The 241-ton crab fishing vessel, which was carrying two South Koreans, two Chinese and 39 Kenyans, was hijacked on October 9 in the Indian Ocean off the Kenyan island of Lamu, the ministry said in a statement.
It is the latest of dozens of vessels to have been captured by pirates off the Horn of Africa in recent years, threatening international shipping and trade.
"We are investigating the exact circumstances surrounding the incident by setting up an emergency team at our embassy in Kenya," the ministry said, without revealing the whereabouts of the vessel or crew.
YTN news channel reported that the fishing boat, Keummi 305, and its crew had been taken to a pirate stronghold in northern Somalia, citing South Korean sources in Kenya.
Yonhap news agency reported that the 54-year-old captain, one of the South Koreans aboard, was also the head of the shipping company that owns the vessel.
The company, Keummi Fishers, has been on the verge of collapse due to financial troubles, which will further complicate ransom negotiations, it said.
"The company has been sitting on piles of debt... we are clueless on how to resolve this," said a company official quoted by Yonhap.

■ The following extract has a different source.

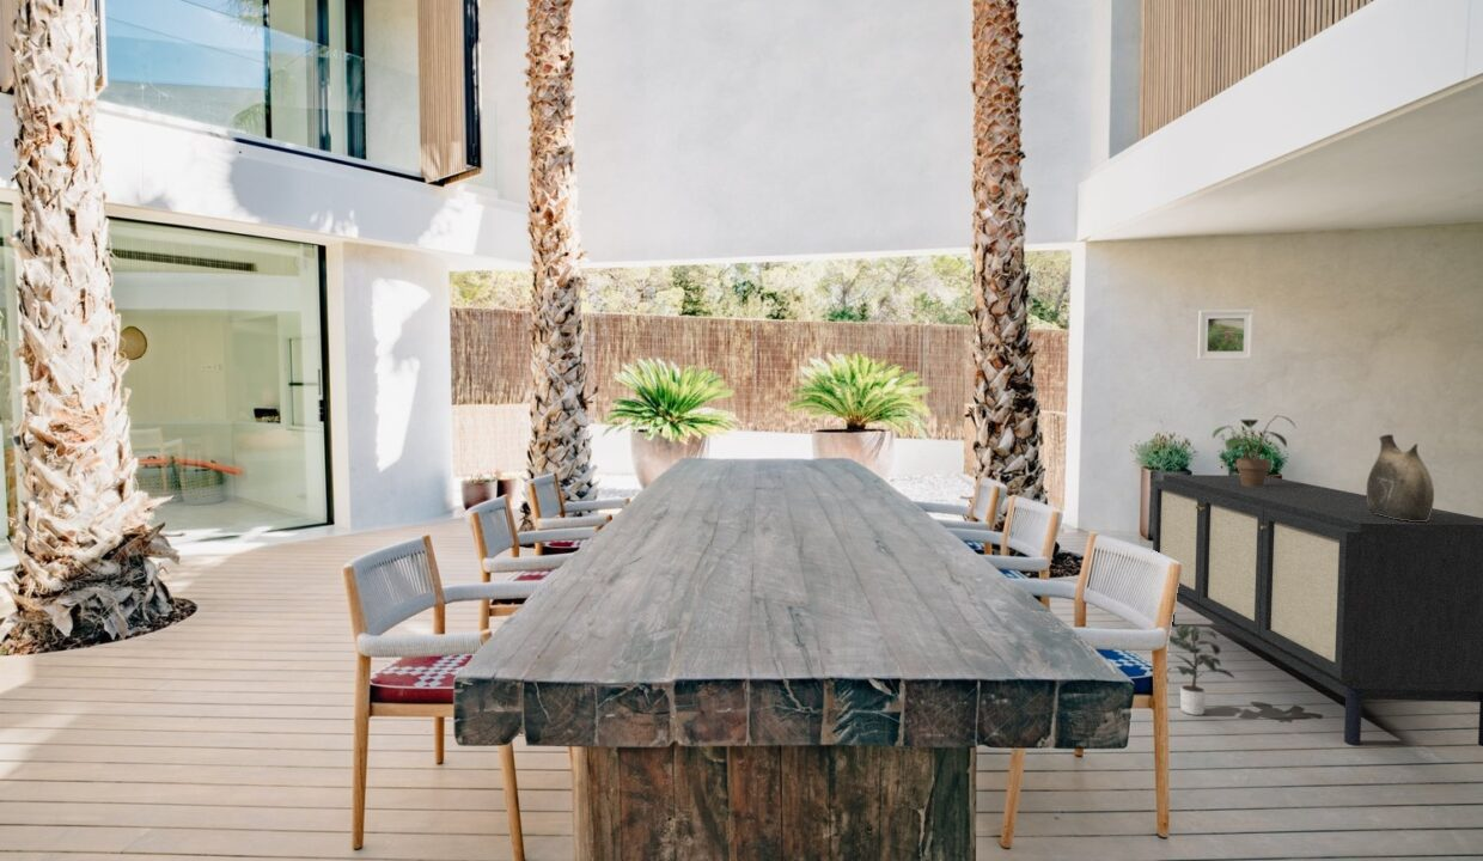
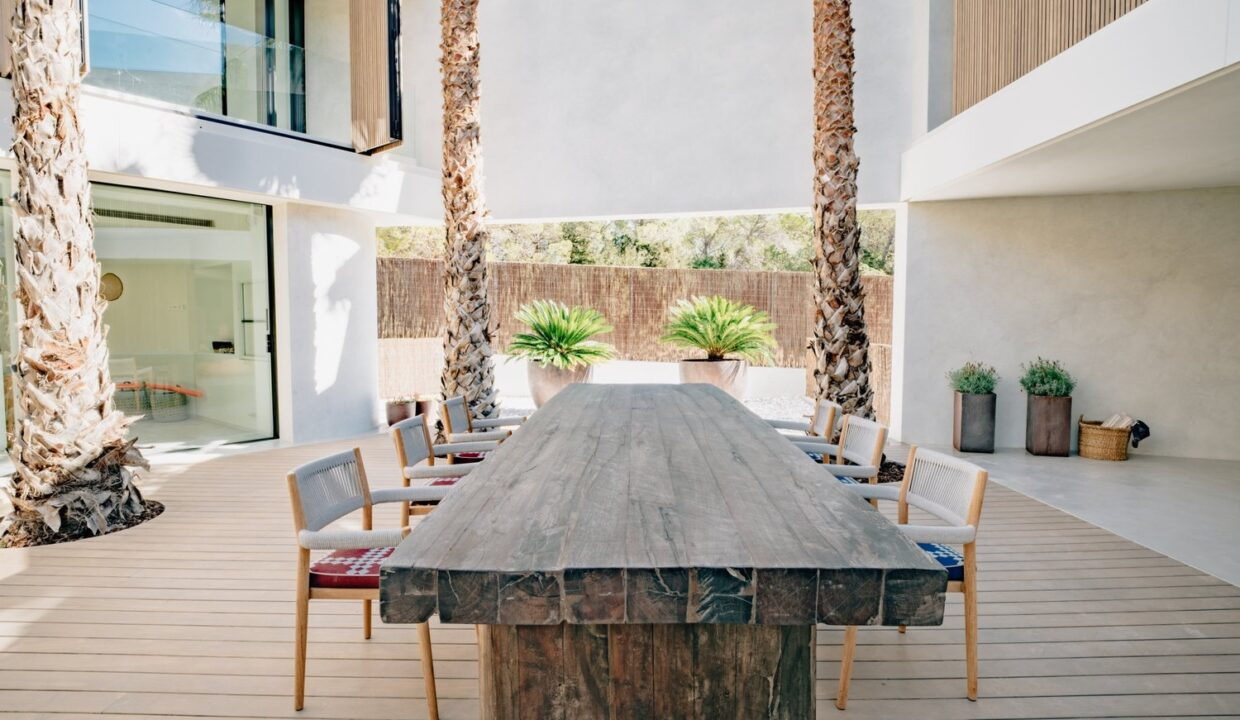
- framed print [1197,309,1255,361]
- ceramic jug [1366,433,1435,521]
- potted plant [1212,414,1296,487]
- sideboard [1152,474,1483,747]
- potted plant [1166,625,1235,716]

The official said the pirates have not yet contacted the firm.
Piracy has surged in recent years off Somalia, a lawless, war-torn country that sits astride one of the world's most important shipping routes, leading to the Suez Canal.
Dozens of ships have been hijacked and held for ransom, notably the Sirius Star, a Saudi-owned supertanker that is more than 1,000 feet long.

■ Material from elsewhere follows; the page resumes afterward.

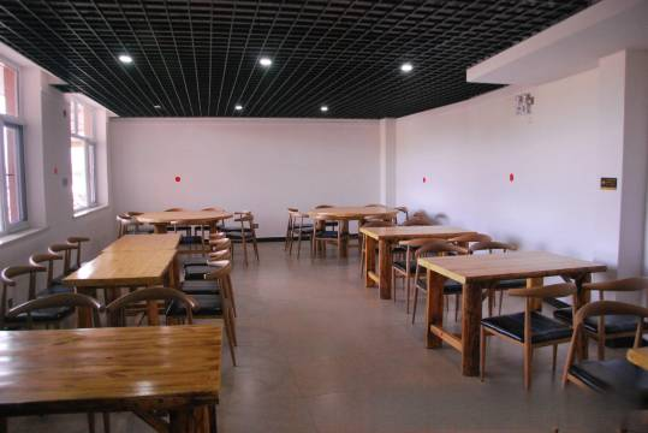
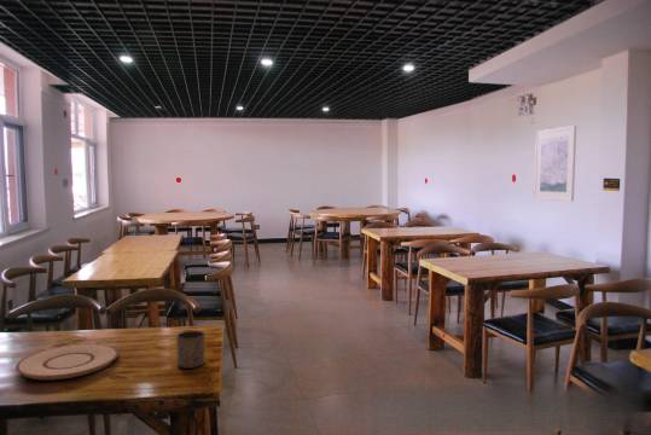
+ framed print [533,124,577,203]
+ cup [175,329,207,370]
+ plate [14,343,120,381]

The pirates are estimated to have made 60 million dollars in ransoms last year.
Foreign naval powers, including a joint European Union force and the US Navy's Fifth Fleet, have mounted patrols off the Horn of Africa in a multinational effort to try to secure the area, with some success.
South Korea is one of the countries involved in the effort.
But the pirates, often operating in small, fast boats from a larger "mother ship", have been able to seize boats hundreds of miles offshore, as far east as the Maldives and as far south as Mozambique.
In April a South Korean oil tanker with 24 crew on board was hijacked by pirates off Somalia and is still being held.
The 300,000-ton ship, the Samho Dream, was on its way from Iraq to the US state of Louisiana with a crew of five South Koreans and 19 Filipinos.
Since 2006 at least two other South Korean vessels have been seized and released after ransoms were paid.